The Louisiana Steam Train Association is planning a weekend of history and music on the “fly” behind the Audubon Zoo on Saturday from 10 a.m. to 5 p.m. and Sunday from 10 a.m. to 4 p.m. Eight bluegrass bands, including Hazel & The Delta Ramblers and the Fabulous Bagasse Boyz, will provide entertainment. Educational exhibits in the rail cars provide insight into the railroad’s connections with bluegrass music, the history of the locomotive and the building of the Huey P. Bridge to accommodate rail traffic. Before the bridge was built, ferries took hundreds of railroad cars a day across the Mississippi to continue on their westward journeys.

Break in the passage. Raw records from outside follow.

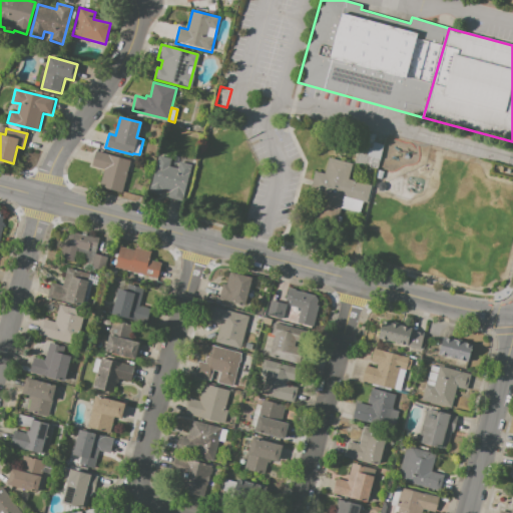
[(376,167),(354,161),(363,129),(375,133),(373,140),(383,143),(376,167)]
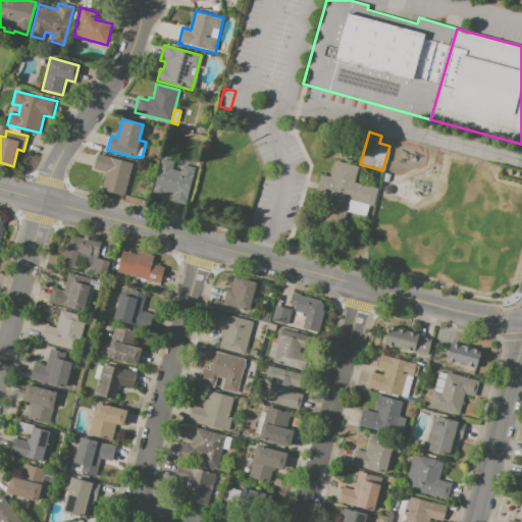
[(97,154),(134,163),(124,197),(102,192),(107,172),(93,168),(97,154)]
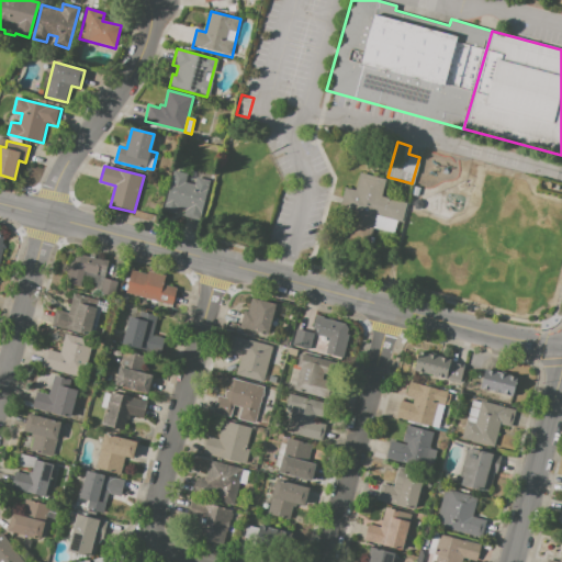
[(172,170),(188,173),(186,183),(194,186),(195,178),(210,181),(201,220),(186,215),(188,209),(165,203),(172,170)]
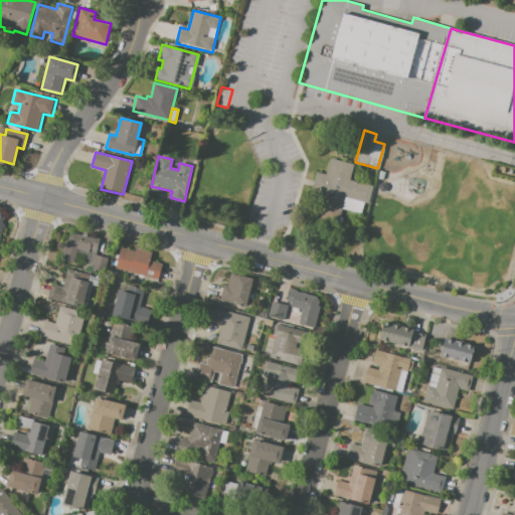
[(372,186),(368,203),(364,202),(360,214),(341,209),(337,222),(317,216),(323,194),(310,190),(315,171),(325,174),(330,158),(354,164),(349,180),(372,186)]
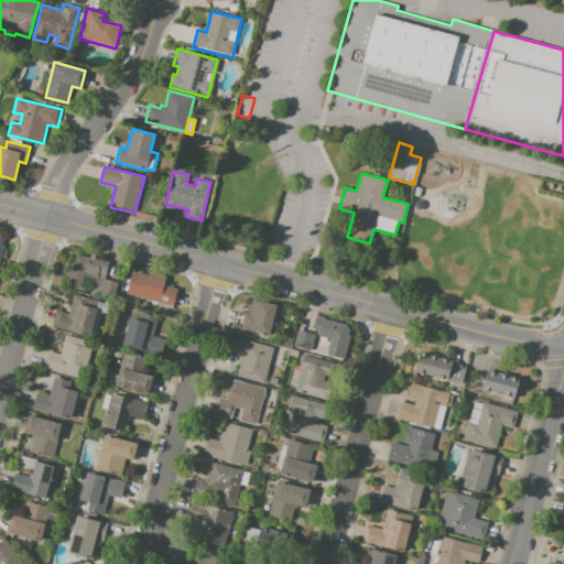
[(110,262),(105,280),(101,294),(95,292),(97,284),(83,280),(80,289),(67,285),(76,253),(90,257),(90,255),(96,256),(95,259),(110,262)]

There are approximately 200 steam locomotives left in the United States, mostly in Colorado and New Mexico. When the railroad industry declined after World War II, the Southern Pacific continued to build locomotives in Algiers including 11 identical models, numbered 738-749. The 745 was the first completed in 1921 and is the only one extant.
Southern Pacific retired the 745 from service in 1956. A private citizen suggested in a letter to the editor that the locomotive be placed in Audubon Park and Times-Picayune writer Howard Jacobs promoted its installation there in his “Remoulade” column. “The 745 is known to my generation as the Audubon Park locomotive,” said Louis Saillard, 60, the group’s self-appointed historian.

“Kids would climb all over it and ring the bell,” Saillard recalled.

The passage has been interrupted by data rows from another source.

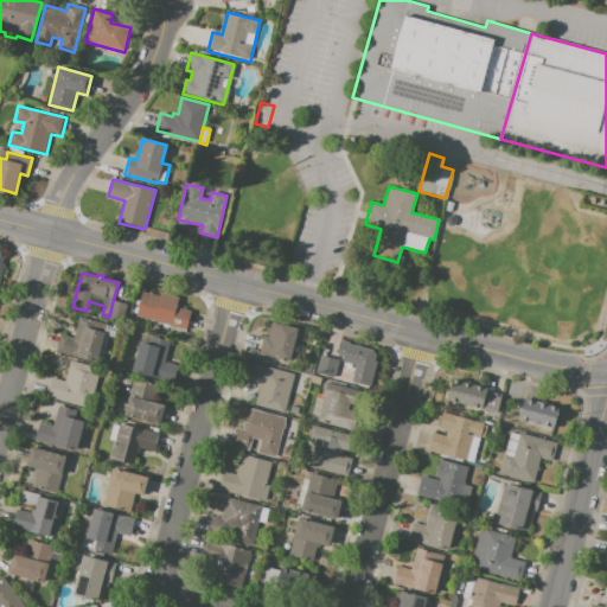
[(135,317),(141,292),(158,296),(159,293),(178,298),(176,308),(191,312),(186,331),(135,317)]
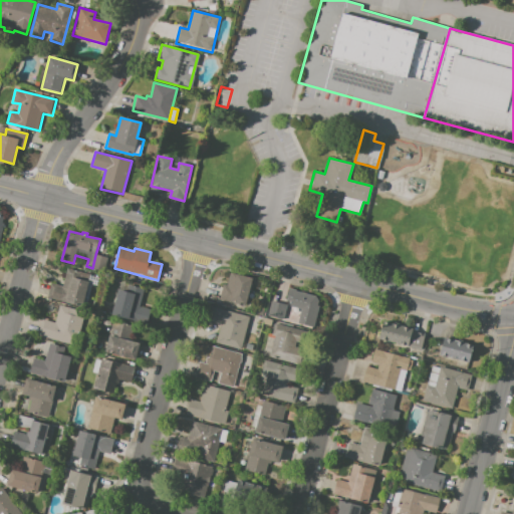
[(92,268),(95,255),(107,258),(103,271),(92,268)]
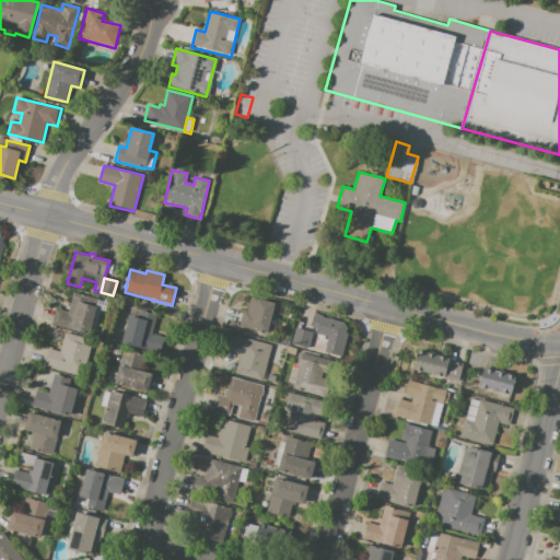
[(73,291),(90,296),(88,304),(96,306),(89,334),(53,324),(56,310),(68,313),(73,291)]
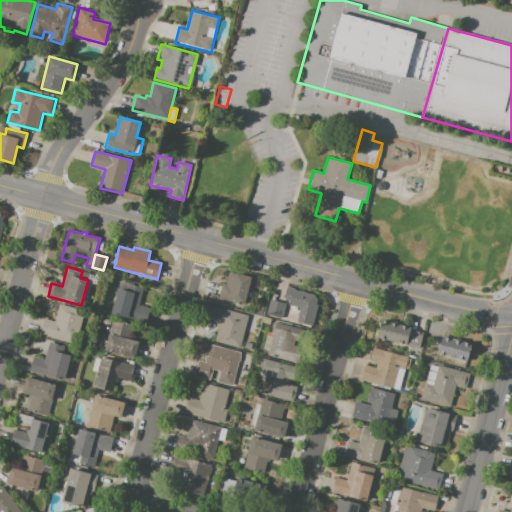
[(244,304),(218,297),(222,284),(225,285),(229,272),(251,278),(244,304)]
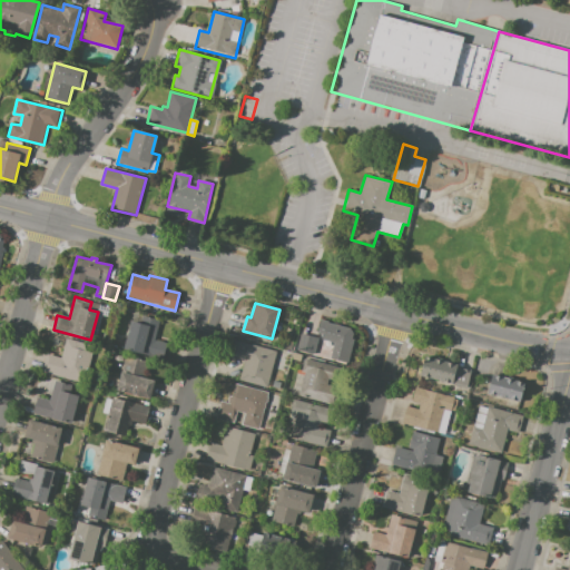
[(124,349),(134,315),(158,322),(149,355),(124,349)]
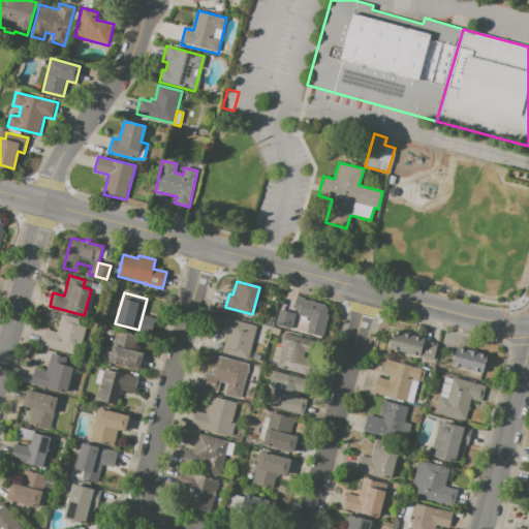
[(297,320),(300,310),(294,309),(298,298),(304,300),(330,307),(321,336),(306,332),(309,323),(297,320)]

After 28 years of weather damage and vandalism, the locomotive was put into storage for 20 years until a group of concerned citizens formed LASTA in 1997 to raise $1 million and restore it to its former glory.

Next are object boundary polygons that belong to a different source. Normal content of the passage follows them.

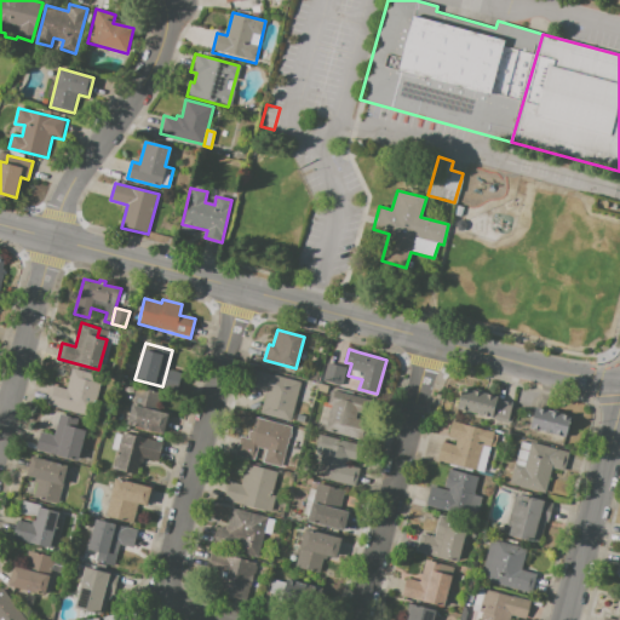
[(327,362),(345,367),(342,385),(322,380),(327,362)]
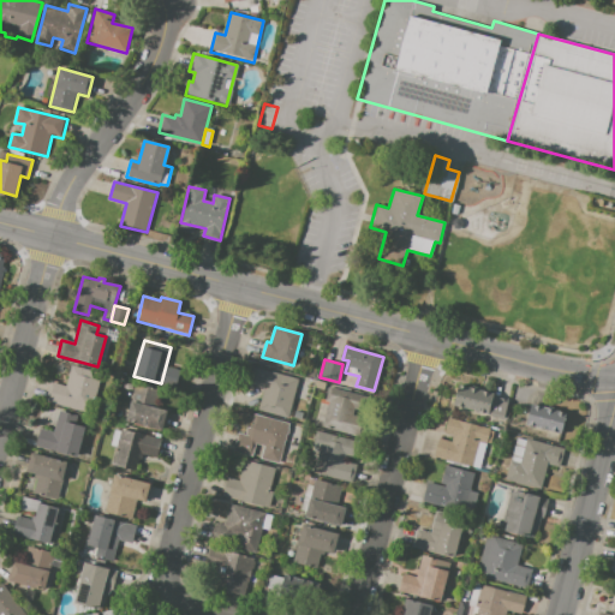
[(306,377),(311,360),(320,363),(315,380),(306,377)]
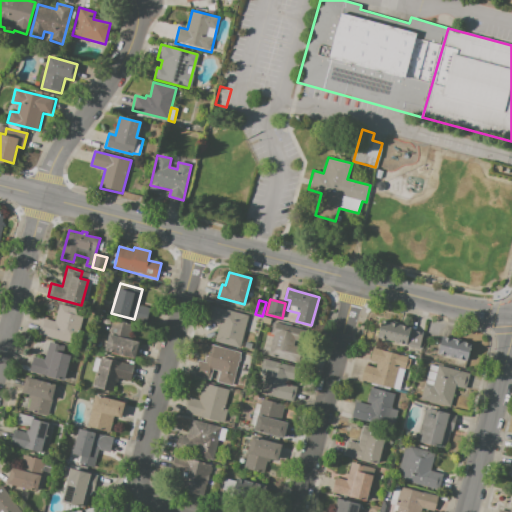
[(85,310),(76,344),(38,334),(42,318),(54,322),(59,304),(85,310)]
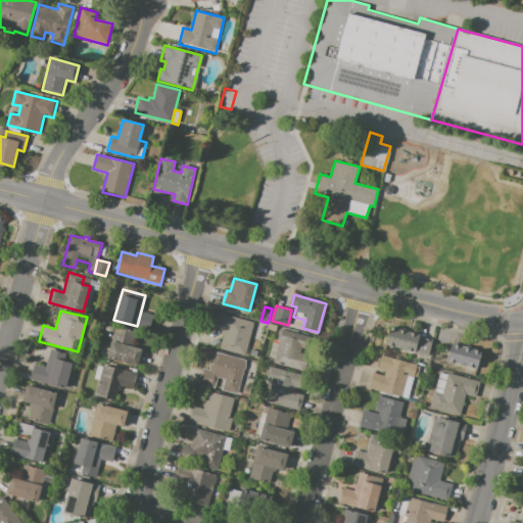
[(220,350),(225,331),(209,327),(214,312),(253,322),(244,357),(220,350)]
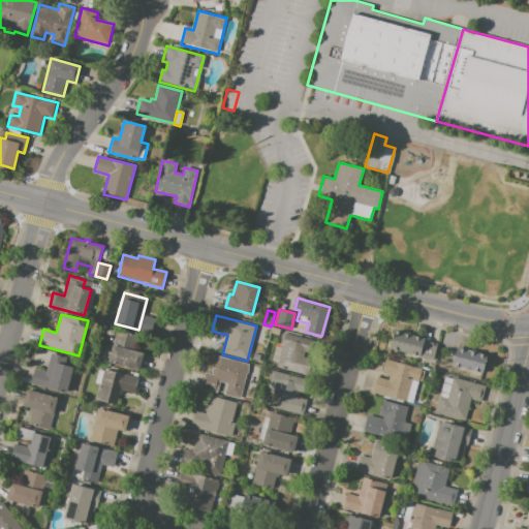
[(109,362),(117,330),(137,336),(133,350),(144,353),(139,370),(109,362)]
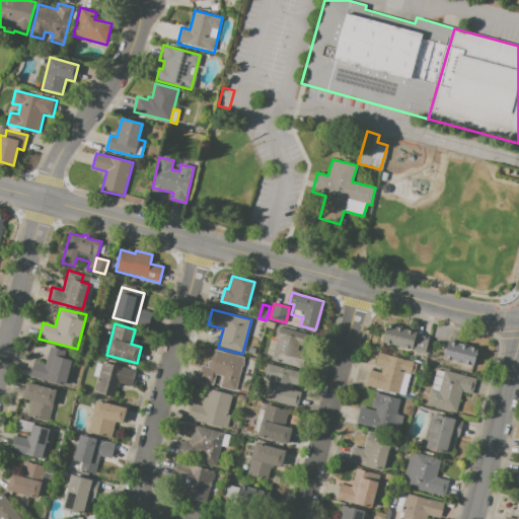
[(381,342),(386,324),(416,332),(416,335),(430,339),(426,354),(381,342)]
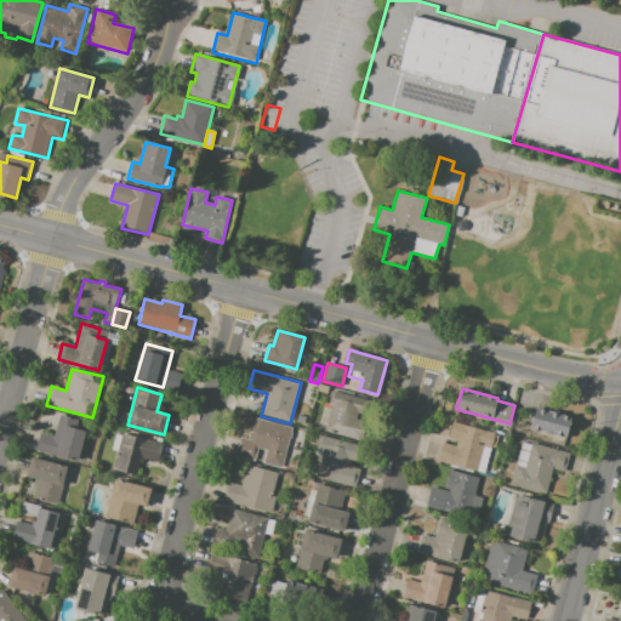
[(368,399),(363,414),(358,411),(355,419),(369,422),(364,440),(325,429),(331,406),(328,405),(332,389),(368,399)]
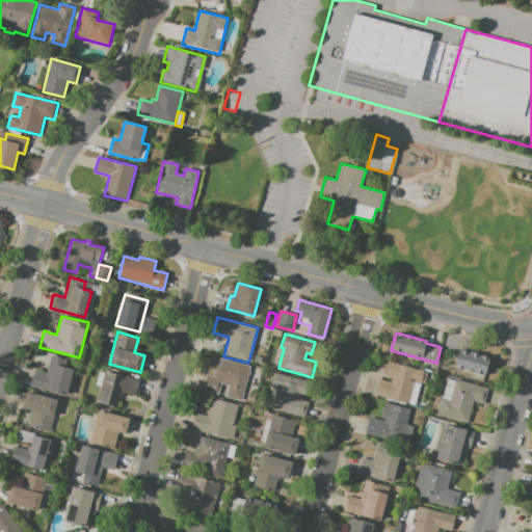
[(458,349),(489,357),(485,375),(454,367),(458,349)]
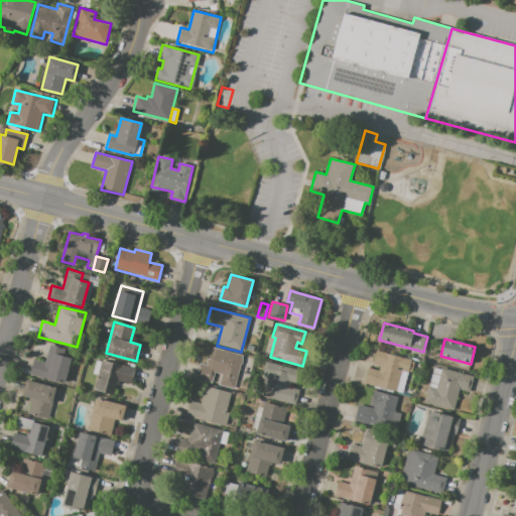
[(48,344),(74,351),(65,383),(29,374),(33,359),(44,362),(48,344)]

Rebuilding was completed in late 2004 and the locomotive put into service to celebrate the Louisiana Purchase bicentennial. “After 48 years of being cold,” the 745 followed the tracks to 22 cities throughout Louisiana and Southern Mississippi, Saillard said. Four passenger cars were purchased from other railroads to create exhibit areas.

A crew of nine later took the train to Kansas City, Mo., for the reopening of that city’s Union Station as a museum and entertainment complex.

LASTA’s chief mechanical officer, Gerald Lynch, was a chemical engineer with steam experience. One of his childhood hobbies was playing with miniature “HO” trains. Now retired, he heads up maintenance on the 745, pressure-testing the boiler, cleaning the pipes and making sure all the systems are checked out. Most commercial trains are safety-tested every 31 operating days, but because the 745 sits idle much of the year, it is inspected annually, Lynch said.

A recent filming of the movie, “Jonah Hex,” due to be released in June 2010 and starring Josh Brolin as the comic book character of the same name, used the 745 in its Wild West scenes. The movie studio paid LASTA a good sum to feature the locomotive during several days of shooting. “That money has taken us a long way to restoring that engine,” said Ed Ernewein, who belonged to a model railroad club before becoming a volunteer on the 745. The filming left a lot of soot in the smokebox that required cleaning out before the annual inspection.

"Steam Fest is our biggest opportunity of the year to raise funds and attract new members," LASTA President Bill Morris said. "Money and volunteers are essential to the continued operation and maintenance of this most unique piece of Louisiana railroad history: Southern Pacific steam locomotive No. 745, the Spirit of Louisiana."